Performance of the last Prototype
Unfortunately the performance isn’t as good as I initially expected. Retrieval needs to seek to many databases and each database has to be searched for many variations. Databases are grouped in the file system according to phrase occurrence counts, so it’s possible to easily remove all the databases for phrase count one.
For the following tests a more wide phrase combination is searched so the search time is around 10 seconds for six combinations and maximal two missing words (denoted X in the following examples). The combinations are produced from the last seven words the user typed, like so [Word1, Word2, Word3, Word4, X], [Word1, Word2, Word3, X, X], [Word2, Word3, Word4, Word5, X], … . Each combination needs a lot of variations to be fully queried in the database.
Please note that the “Test 04” has a limited stop word removal and the input is shown after that process. You have to imagine the “a”, “the”, … yourself. The words in the phrases are also sorted by word index and are not in a meaningful order.

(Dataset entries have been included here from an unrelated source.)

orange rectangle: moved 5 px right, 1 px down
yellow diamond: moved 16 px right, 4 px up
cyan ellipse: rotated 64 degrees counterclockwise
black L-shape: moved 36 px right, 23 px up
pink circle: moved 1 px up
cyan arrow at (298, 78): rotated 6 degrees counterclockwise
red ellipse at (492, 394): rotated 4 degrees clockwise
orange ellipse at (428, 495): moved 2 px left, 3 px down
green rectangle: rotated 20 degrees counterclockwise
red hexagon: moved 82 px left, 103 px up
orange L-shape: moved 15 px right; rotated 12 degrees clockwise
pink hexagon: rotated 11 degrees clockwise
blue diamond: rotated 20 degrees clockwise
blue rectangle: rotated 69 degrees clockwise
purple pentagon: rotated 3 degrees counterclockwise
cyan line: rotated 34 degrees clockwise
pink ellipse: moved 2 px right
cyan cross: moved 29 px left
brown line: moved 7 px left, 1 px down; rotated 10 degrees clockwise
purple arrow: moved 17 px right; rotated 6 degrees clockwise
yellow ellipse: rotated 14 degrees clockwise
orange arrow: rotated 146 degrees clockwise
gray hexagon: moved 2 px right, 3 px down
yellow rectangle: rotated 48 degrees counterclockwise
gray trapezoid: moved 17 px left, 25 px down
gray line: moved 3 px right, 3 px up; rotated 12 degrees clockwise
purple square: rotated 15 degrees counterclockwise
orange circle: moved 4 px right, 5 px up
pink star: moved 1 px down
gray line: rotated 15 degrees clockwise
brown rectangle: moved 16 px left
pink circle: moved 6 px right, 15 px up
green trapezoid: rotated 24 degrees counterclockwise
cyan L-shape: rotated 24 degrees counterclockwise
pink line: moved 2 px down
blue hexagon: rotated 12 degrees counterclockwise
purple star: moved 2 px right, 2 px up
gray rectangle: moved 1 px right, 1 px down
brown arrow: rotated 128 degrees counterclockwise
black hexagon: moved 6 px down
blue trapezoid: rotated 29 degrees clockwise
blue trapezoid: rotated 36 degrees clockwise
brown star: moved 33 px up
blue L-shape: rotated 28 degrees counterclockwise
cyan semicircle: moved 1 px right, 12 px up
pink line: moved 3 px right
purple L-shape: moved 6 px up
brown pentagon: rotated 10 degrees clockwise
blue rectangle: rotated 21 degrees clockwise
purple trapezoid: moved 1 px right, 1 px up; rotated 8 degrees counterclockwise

- Input: what, wrong, hint, above, read, about, word, stemmers, really
- list wikipediaadministrators, 1
- that pallywood, 1
- article wpdicdef, 1
- into written, 1
- book tibet, 1
- article whips, 1
- more does, 1
- book reference, 1
- Processing time: 1s
- Input: together, took, around, reduc, data, storage, requir
- multiple store, 1
- units capacity, 1
- units however, 1
- just megabyte, 1
- term long, 1
- that tempdb, 1
- with archival, 1
- system such, 1
- Processing time: 0.5s
Not what I did expect, but considering that I basically started without any knowledge of the matter or how to process that amount of data “it’s (quite) something”.
I recently read a book about natural language processing and I noticed what I did wrong. As hinted above, I read about word stemmers and I really should use them. Many of the results predicted by the fourth prototype are basically stop words or Mediawiki syntax. I think I have to read more about natural language processing. I do want to use a library for that and I’m currently searching for one. There is no time for me to implement my own algorithms, but there may be many powerful ones out there already.
The next things to include (or think about) would be:
- Usage of stemming
- Complete removal of stop words
- Usage of Part of Speech tagging
- Usage of professional sentence detection
- Improve predictions by analysing the sentence structure
- Advanced normalization with synonyms
- Use a professional Wikipedia syntax remover (if possible)
- Use longer n-grams for more useful predictions?
- Use a different editor, since the amount of information that you can provide the user via a sublime text completion plugin is limited.